Das Virus mutiert ständig. Wie groß schätzen Sie die Gefahr ein, dass sich eine Variante entwickelt, gegen die die vorliegenden Impfstoffe nicht helfen?
Zöchmann:
Das ist möglich, jedoch steht die Forschung nicht still und die Impfstoffe werden in Zukunft rasch an neue Varianten angepasst werden.

Sollte es aus Ihrer Sicht eine Impfpflicht geben?
Zöchmann:
In besonders sensiblen Bereichen, wie etwa im Gesundheitswesen, sollte über eine Impfpflicht diskutiert werden. Ich bin überzeugt davon, dass Mitarbeiter in diesen Bereichen eine besondere Verantwortung tragen und sich daher auch impfen lassen sollten.

Die Politik wird ob ihrer derzeit abwartenden Position oft kritisiert.

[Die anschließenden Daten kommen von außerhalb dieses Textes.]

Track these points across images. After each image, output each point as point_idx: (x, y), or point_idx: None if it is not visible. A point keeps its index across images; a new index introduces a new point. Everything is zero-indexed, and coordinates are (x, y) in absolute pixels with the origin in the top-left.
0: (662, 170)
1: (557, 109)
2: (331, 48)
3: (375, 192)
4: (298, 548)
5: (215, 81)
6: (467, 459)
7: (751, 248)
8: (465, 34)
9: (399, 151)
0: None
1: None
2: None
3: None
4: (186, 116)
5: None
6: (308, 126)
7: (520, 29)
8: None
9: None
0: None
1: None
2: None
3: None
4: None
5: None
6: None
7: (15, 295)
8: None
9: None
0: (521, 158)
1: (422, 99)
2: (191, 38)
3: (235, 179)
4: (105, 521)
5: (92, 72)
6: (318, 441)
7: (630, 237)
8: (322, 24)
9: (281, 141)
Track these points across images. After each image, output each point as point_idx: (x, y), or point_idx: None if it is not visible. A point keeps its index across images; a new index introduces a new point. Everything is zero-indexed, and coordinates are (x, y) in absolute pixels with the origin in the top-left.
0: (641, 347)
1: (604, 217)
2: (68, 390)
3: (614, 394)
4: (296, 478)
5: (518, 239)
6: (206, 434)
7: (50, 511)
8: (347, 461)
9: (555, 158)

Wären aus Ihrer ärztlichen Sicht schärfere Maßnahmen notwendig, um die vierte Welle zu stoppen?
Zöchmann:
Es ist nicht einfach, den richtigen Zeitpunkt für eine Verschärfung der Maßnahmen zu finden, weil das immer auch immense wirtschaftliche Folgen hat. Wir haben zwar aus den bisherigen Wellen einen gewissen Erfahrungsschatz, der aber in der derzeitigen Situation nur begrenzt hilft. Es gibt eine neue Variante, von der besonders Ungeimpfte betroffen sind. Bisher konnte eine Überlastung des Gesundheitssystems verhindert werden und ich bin zuversichtlich, dass das auch in Zukunft gelingt, wenn sich genügend Menschen impfen lassen.